FAMDA celebrates milestone
THE theatre company that began life as Foster Films, Art, Music and Drama Association celebrated its 60th birthday on Monday, November 4 with a party at the Foster Museum.
President of the association now fondly referred to as FAMDA, Edwin Coad, said he was proud of what they have done over the years.
“It is a wonderful thing,” he said.
FAMDA put on its first production, Foster Frolics, at the Foster Mechanics Institute on November 4, 1953.
An exhibition to coincide with the celebrations, 60 Years of Foster Theatre, is now on show at the Foster Museum.
Foster and District Historical Society secretary Liz Rushen said the museum was thrilled to host the exhibition celebrating FAMDA’s milestone.
“We are a community museum and FAMDA is a community group celebrating 60 years. It is a big milestone for all involved,” she said.
Over the years FAMDA has staged musicals (Maid of the Mountains, Calamity Jane and The Producers), pantomimes (Rapunzel, Sleeping Beauty and John Goodfella), dramas (Trap for a Lonely Man, The Removalists and The Woman in Black), comedies (Sailor Beware, Boeing Boeing and The Cemetery Club), music halls and melodramas (Foster’s Larger Music Hall, Pure as the Driven Snow and Felicty’s Fortune), revues and variety evenings (Revue 21, Chinamen in Cabaret and Cabaretro).
There have been shows with huge casts (Oklahoma! and Fiddler on the Roof’) and a one-woman show (Shirley Valentine).
FAMDA has staged shows with long names (A Funny Thing Happened on the Way to the Forum and The 25th Annual Putnam County Spelling Bee) and ones with short names (Patience and Blush).

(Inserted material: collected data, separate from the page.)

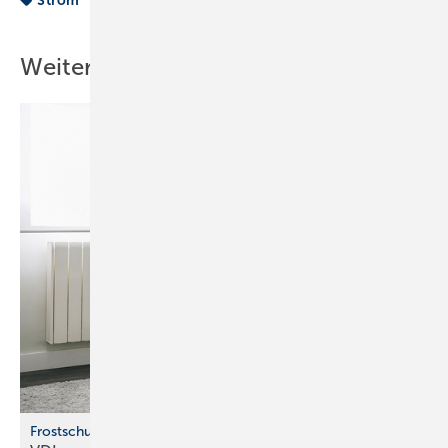
Strom
Weitere Inhalte
Frostschutz für Wasserleitungen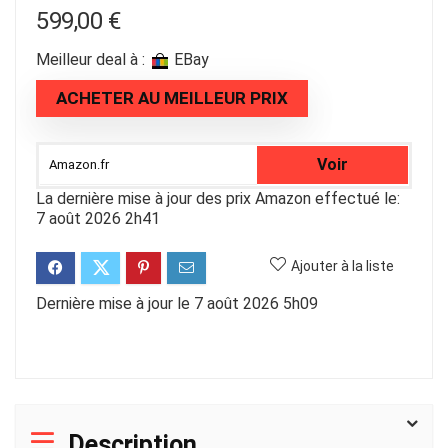
599,00
€
Meilleur deal à :
eBay
ACHETER AU MEILLEUR PRIX
Voir
Amazon.fr
La dernière mise à jour des prix Amazon effectué le:
7 août 2026 2h41
Ajouter à la liste
Dernière mise à jour le 7 août 2026 5h09
Description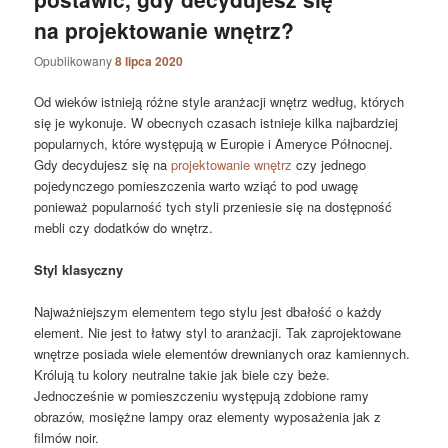
na projektowanie wnętrz?
Opublikowany
8 lipca 2020
Od wieków istnieją różne style aranżacji wnętrz według, których
się je wykonuje. W obecnych czasach istnieje kilka najbardziej
popularnych, które występują w Europie i Ameryce Północnej.
Gdy decydujesz się na
projektowanie wnętrz
czy jednego
pojedynczego pomieszczenia warto wziąć to pod uwagę
ponieważ popularność tych styli przeniesie się na dostępność
mebli czy dodatków do wnętrz.
Styl klasyczny
Najważniejszym elementem tego stylu jest dbałość o każdy
element. Nie jest to łatwy styl to aranżacji. Tak zaprojektowane
wnętrze posiada wiele elementów drewnianych oraz kamiennych.
Królują tu kolory neutralne takie jak biele czy beże.
Jednocześnie w pomieszczeniu występują zdobione ramy
obrazów, mosiężne lampy oraz elementy wyposażenia jak z
filmów noir.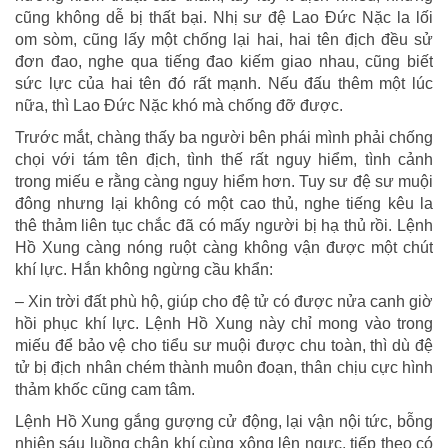
cũng không dễ bị thất bại. Nhị sư đệ Lao Đức Nặc la lối
om sòm, cũng lấy một chống lại hai, hai tên địch đều sử
đơn đao, nghe qua tiếng đao kiếm giao nhau, cũng biết
sức lực của hai tên đó rất mạnh. Nếu đấu thêm một lúc
nữa, thì Lao Đức Nặc khó mà chống đỡ được.
Trước mắt, chàng thấy ba người bên phái mình phải chống
chọi với tám tên địch, tình thế rất nguy hiểm, tình cảnh
trong miếu e rằng càng nguy hiểm hơn. Tuy sư đệ sư muội
đông nhưng lại không có một cao thủ, nghe tiếng kêu la
thê thảm liên tục chắc đã có mấy người bị hạ thủ rồi. Lệnh
Hồ Xung càng nóng ruột càng không vận được một chút
khí lực. Hắn không ngừng cầu khẩn:
– Xin trời đất phù hộ, giúp cho đệ tử có được nửa canh giờ
hồi phục khí lực. Lệnh Hồ Xung này chỉ mong vào trong
miếu để bảo vệ cho tiểu sư muội được chu toàn, thì dù đệ
tử bị địch nhân chém thành muôn đoạn, thân chịu cực hình
thảm khốc cũng cam tâm.
Lệnh Hồ Xung gắng gượng cử động, lại vận nội tức, bỗng
nhiên sáu luồng chân khí cùng xông lên ngực, tiếp theo có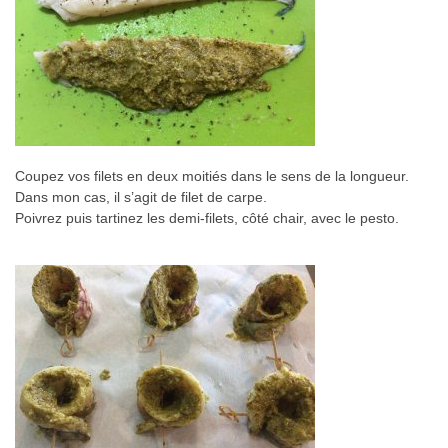
Coupez vos filets en deux moitiés dans le sens de la longueur.
Dans mon cas, il s’agit de filet de carpe.
Poivrez puis tartinez les demi-filets, côté chair, avec le pesto.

There have been productions that made people cry (Shadowlands, The Shoe-Horn Sonata and, most recently, Foreigners from Home) and plenty that brought tears of laughter (High Infidelity, Round and Round the Garden and Educating Rita).
FAMDA has staged productions with animals (Annie and Oliver!) and shows where the animals weren’t quite real (Into the Woods, Bush Magic and Dreamboats).
There have been plays by famous writers (The Importance of Being Earnest by Oscar Wilde, Top Silk by David Williamson and Hotel Sorrento by Hannie Rayson) and plays written locally (The Great Uncertainty by Pattie Fleming, Stringlines and Dinner at Hugo’s by Edwin Coad).
The oldest play FAMDA has staged was Oedipus Rex from ancient Greece and the newest Dreamboats, written locally in 2012.
Those who have helped FAMDA stage impressive productions in recent years include Neil Goodwin, Murray Maclean, Kate and Bruce Crowl, David Baggallay, Max Adam, Nathan Eva and Chris Dickins as directors.
Max Hastings’ work both as a director and performer has been truly inspirational.
The talents of people like set designer and scenic artist Geoff Davey, composer Rob Ellis, set constructor Bruce Crowl and lighting designer Andrew Oldroyd have brought added class to FAMDA productions.
Of course it is those who perform on stage the audience notices and there have been hundreds of them over the 60 years of FAMDA’s history.